_Tekst źródłowy:_
--------------------
We wpisie twitterowym Krajowej Rady Radiofonii i Telewizji podano, że w związku ze skargami przewodniczący KRRiT, zgodnie z art. 10 ust. 2 Ustawy o radiofonii i telewizji, „wystąpił do nadawcy o materiał i odniesienie się do zarzutów: poniżanie, dyskryminowanie i wyśmiewanie osób transseksualnych i ich bliskich oraz wulgaryzmy”.
Rzeczniczka KRRiT w środę po południu przekazała portalowi Wirtualnemedia.pl, że jak na razie wpłynęły dwie skargi dotyczące poniedziałkowego wydania „Szkła kontaktowego” w TVN24.
Po otrzymaniu nagrania i stanowiska nadawcy szef Krajowej Rady zdecyduje co dalej. Może umorzyć postępowanie, nałożyć na spółkę karę lub skierować do niej wystąpienie. Przewodniczący podejmuje taką decyzję jako organ jednoosobowo, nie musi poddawać sprawy pod obrady całego składu KRRiT.
Krzysztof spytał w „Szkle kontaktowym” o płeć Piotra Jaconia
Pod koniec każdego wydania „Szkła kontaktowego” prowadzący witają się z gospodarzem emitowanego zaraz potem magazynu informacyjnego „Dzień po dniu”. W poniedziałkowym wydaniu Tomasz Sianecki przywitał się z prowadzącym ten magazyn Piotrem Jaconiem. Na to Krzysztof Daukszewicz wtrącił: „A jakiej płci on dzisiaj jest?”.
--------------------
_Wiersze danych:_
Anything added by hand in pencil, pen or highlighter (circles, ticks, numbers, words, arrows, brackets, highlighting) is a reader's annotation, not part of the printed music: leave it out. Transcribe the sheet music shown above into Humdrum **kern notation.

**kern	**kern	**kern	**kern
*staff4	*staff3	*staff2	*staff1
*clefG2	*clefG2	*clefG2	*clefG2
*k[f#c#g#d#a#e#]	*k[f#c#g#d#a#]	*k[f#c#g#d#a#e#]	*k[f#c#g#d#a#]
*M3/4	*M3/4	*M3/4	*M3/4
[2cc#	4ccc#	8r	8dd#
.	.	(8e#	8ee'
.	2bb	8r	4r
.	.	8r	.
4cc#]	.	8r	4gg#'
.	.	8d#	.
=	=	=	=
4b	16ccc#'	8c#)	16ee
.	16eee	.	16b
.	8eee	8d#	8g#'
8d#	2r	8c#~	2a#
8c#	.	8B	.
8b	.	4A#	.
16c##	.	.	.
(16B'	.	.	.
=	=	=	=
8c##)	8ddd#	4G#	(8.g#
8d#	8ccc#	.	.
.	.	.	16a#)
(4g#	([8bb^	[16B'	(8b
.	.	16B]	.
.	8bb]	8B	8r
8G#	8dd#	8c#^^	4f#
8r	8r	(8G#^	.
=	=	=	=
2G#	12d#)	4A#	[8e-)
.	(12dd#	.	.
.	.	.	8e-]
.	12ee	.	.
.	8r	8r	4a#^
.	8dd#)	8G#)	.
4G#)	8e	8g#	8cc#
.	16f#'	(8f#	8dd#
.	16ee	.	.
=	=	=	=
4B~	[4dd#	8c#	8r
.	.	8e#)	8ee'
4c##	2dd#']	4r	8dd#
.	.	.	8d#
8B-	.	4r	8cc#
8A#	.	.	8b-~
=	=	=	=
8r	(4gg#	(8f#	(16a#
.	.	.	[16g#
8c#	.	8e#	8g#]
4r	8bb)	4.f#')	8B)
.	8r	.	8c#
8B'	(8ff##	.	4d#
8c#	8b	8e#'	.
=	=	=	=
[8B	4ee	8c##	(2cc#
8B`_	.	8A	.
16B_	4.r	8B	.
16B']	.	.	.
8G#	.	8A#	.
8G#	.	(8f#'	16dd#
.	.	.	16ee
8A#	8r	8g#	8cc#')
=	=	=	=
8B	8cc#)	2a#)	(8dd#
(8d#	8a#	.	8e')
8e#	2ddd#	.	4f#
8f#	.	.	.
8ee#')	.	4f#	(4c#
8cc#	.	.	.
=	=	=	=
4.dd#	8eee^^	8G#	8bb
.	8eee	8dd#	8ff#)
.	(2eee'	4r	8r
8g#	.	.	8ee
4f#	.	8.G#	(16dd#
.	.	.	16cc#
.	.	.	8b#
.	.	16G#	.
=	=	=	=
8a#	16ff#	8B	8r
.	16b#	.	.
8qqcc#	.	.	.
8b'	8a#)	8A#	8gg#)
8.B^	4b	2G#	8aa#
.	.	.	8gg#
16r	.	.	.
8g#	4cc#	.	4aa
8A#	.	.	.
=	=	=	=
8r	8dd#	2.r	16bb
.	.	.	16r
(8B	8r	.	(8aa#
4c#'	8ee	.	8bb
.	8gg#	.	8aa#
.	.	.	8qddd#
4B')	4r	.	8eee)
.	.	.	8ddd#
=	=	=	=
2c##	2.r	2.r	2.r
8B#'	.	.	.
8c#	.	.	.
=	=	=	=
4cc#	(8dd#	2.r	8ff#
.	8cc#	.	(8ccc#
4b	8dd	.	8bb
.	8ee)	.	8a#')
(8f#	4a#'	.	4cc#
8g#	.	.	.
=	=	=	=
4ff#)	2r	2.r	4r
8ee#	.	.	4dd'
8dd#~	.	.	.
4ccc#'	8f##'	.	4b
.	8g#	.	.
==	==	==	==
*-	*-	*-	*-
--------------------
_Cel zadania A:_
Odpowiedz na podstawie tekstu źródłowego na poniższe pytania.
(i) Ile skarg na poniedziałkowe wydanie „Szkła kontaktowego” wpłynęło dotąd według rzeczniczki KRRiT?
(ii) Kto w poniedziałkowym wydaniu przywitał się z Piotrem Jaconiem?
(iii) Czy przewodniczący musi poddać sprawę pod obrady całego składu KRRiT?
_Cel zadania B:_
Wypisz z wpisów każdy wiersz zawierający ciąg „kern”, uwzględniając wielkość liter.
Tekst źródłowy i wpisy nie mają ze sobą żadnego związku.

_Oczekiwana odpowiedź A:_
(i) Wpłynęły dwie skargi.
(ii) Przywitał się z nim Tomasz Sianecki.
(iii) Nie, przewodniczący podejmuje decyzję jednoosobowo i nie musi poddawać sprawy pod obrady całego składu KRRiT.

_Oczekiwana odpowiedź B:_
Anything added by hand in pencil, pen or highlighter (circles, ticks, numbers, words, arrows, brackets, highlighting) is a reader's annotation, not part of the printed music: leave it out. Transcribe the sheet music shown above into Humdrum **kern notation.
**kern	**kern	**kern	**kern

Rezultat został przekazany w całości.